Nach Satz 2 gilt weiter eine gesetzlich angeordnete Aussetzung der Berechnung des Ausgleichsbedarfs bis zum 30.6.2026. Dies gilt sowohl für die Anwendung der Schutzklausel nach § 68a Abs. 1 Satz 1 als auch für das Greifen der Niveauschutzklausel nach § 255e (BT-Drs. 19/4668 S. 37; soweit hier auf § 255f verwiesen wird, dürfte es sich um einen redaktionellen Fehler handeln, da auch im Gesetzesentwurf § 255f sich auf die Verordnungsermächtigung bezog und § 255e auch im Gesetzesentwurf die "Haltelinie" 48 % vor Steuern betraf).

 

Rz. 11

Der Sinn der Aussetzung des Ausgleichsbedarfs steht in unmittelbarem Zusammenhang mit der Haltelinie von 48 % vor Steuern – also mit der befristeten Niveauschutzklausel für die Zeit vom 1.7.2019 bis zum 1.7.2025 nach § 255e (vgl. bereits oben Rz. 2). In der Zeit bis zum Jahr 2025 ist für Rentner durch die Niveauschutzklausel ein Sicherungsniveau vor Steuern von mindestens 48 % sichergestellt. Es war ausdrücklicher Wunsch des Gesetzgebers, dass diese Haltelinie – 48 % vor Steuern – absolut gilt und das Sicherungsniveau vor Steuern auch nicht nachträglich durch eine Verrechnung im Rahmen der Berechnung des Ausgleichsbedarfs infrage gestellt wird.

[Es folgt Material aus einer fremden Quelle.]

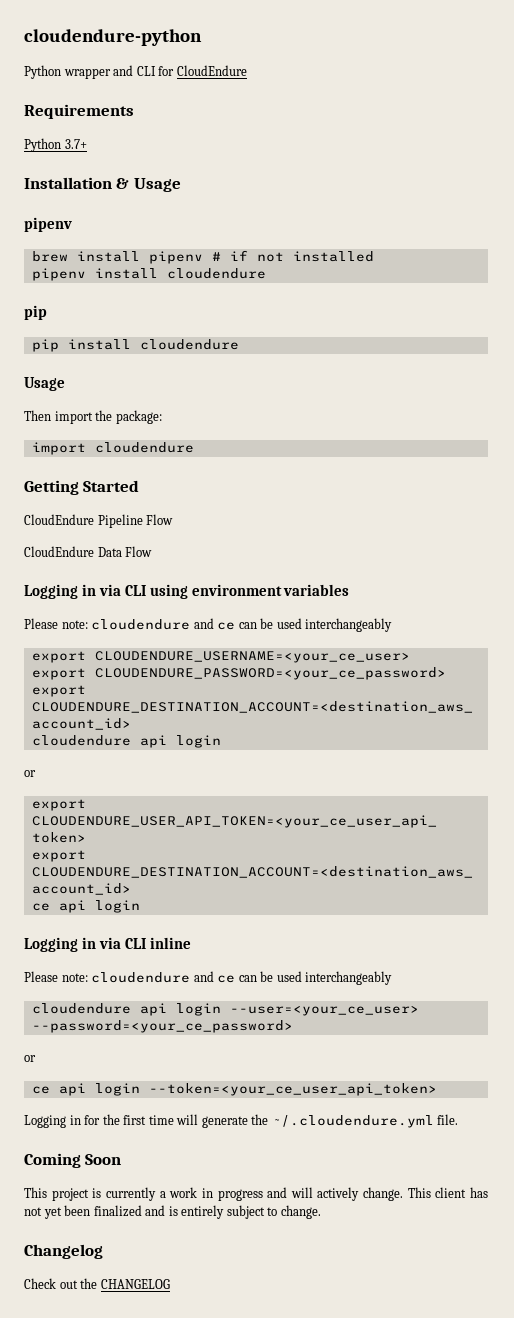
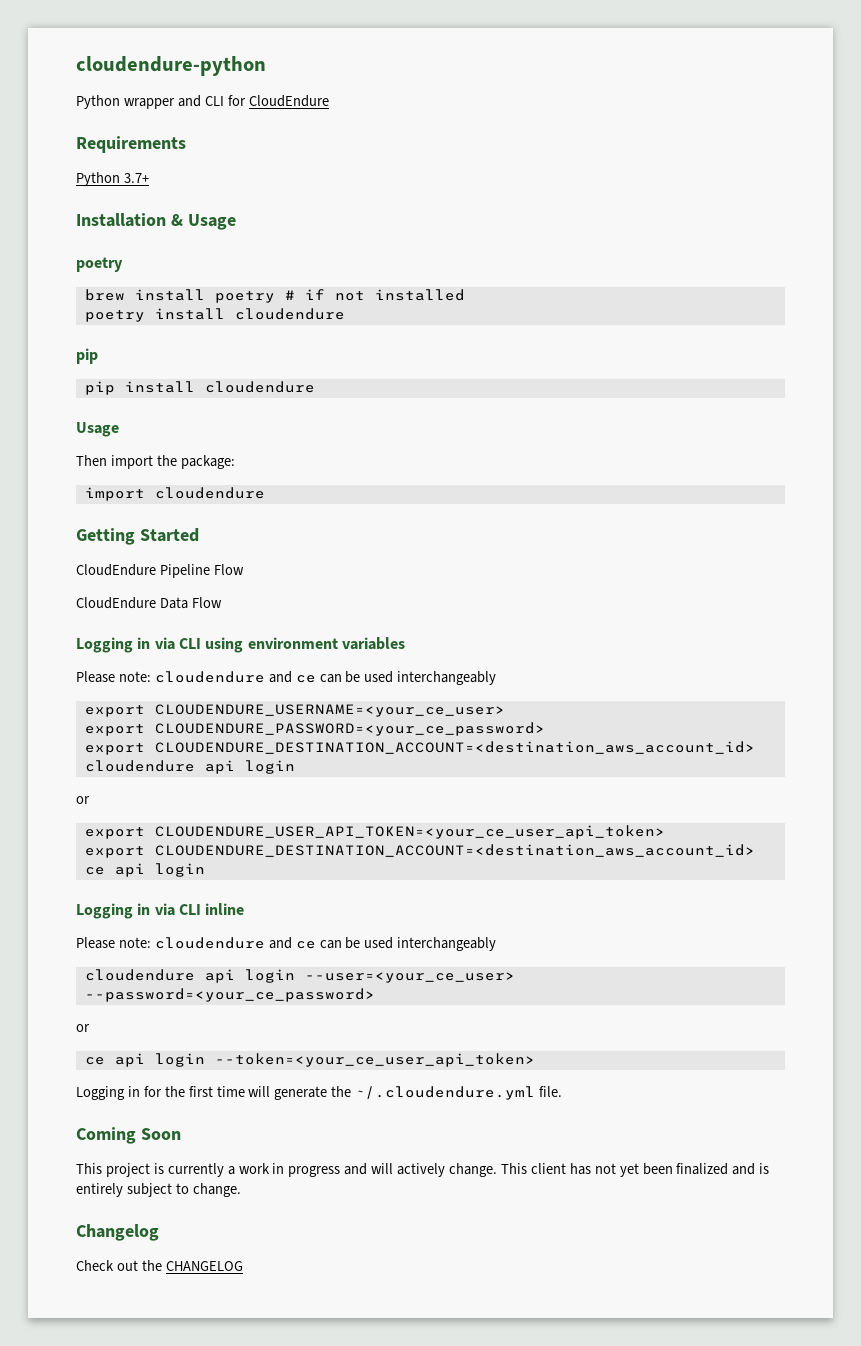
[24,217,72,232] pipenv -> [76,257,123,272] poetry
[148,251,203,264] pipenv -> [214,291,275,303] poetry
[31,268,86,281] pipenv -> [84,310,145,322] poetry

Der Gesetzgeber wollte die Haltelinie nach § 255e nicht mit der einen Hand geben, um sie durch die anschließende Minderung der Renten durch Berücksichtigung des Ausgleichsbedarfs mit der anderen Hand praktisch zeitversetzt gleich wieder zu nehmen.

 

Rz. 12

Der Ausgleichsbedarf (West), der grundsätzlich von der Verordnungsermächtigung nach § 69 Abs. 1 erfasst ist, ist daher bereits in der Rentenwertbestimmungsverordnung 2019 (v. 13.6.2019, BGBl. I S. 791) nicht mehr ausgewiesen.

 

Rz. 13

Ergänzend ist darauf hinzuweisen, dass der Ausgleichsbedarf (Ost) ohnehin nicht mehr festzusetzen ist. Der Gesetzgeber hatte bereits durch Art. 1 Nr. 19 des Gesetzes über den Abschluss der Rentenüberleitung (Rentenüberleitungs-Abschlussgesetz) v. 17.7.2017 (BGBl. I S. 2575) mit Wirkung zum 1.1.2018 die Verordnungsermächtigung nach § 255b Abs. 1 entsprechend geändert und die Befugnis zur Festsetzung des Ausgleichsbedarfs (Ost) gestrichen. Dies war dem Umstand geschuldet, dass mit der Neufassung des § 255a Abs. 1 durch die Festsetzung des aktuellen Rentenwerts (Ost) im Verhältnis zum aktuellen Rentenwert eine Festsetzung des Ausgleichsbedarfs (Ost) für die Zeit ab 1.7.2018 – und der damit verfolgten schrittweisen Rentenangleichung – ab dem 1.7.2018 nicht mehr auf der Grundlage der Lohnverhältnisse erfolgen, sondern ausschließlich noch gesetzlich angeordnet und im Verhältnis zum aktuellen Rentenwert angehoben werden sollte.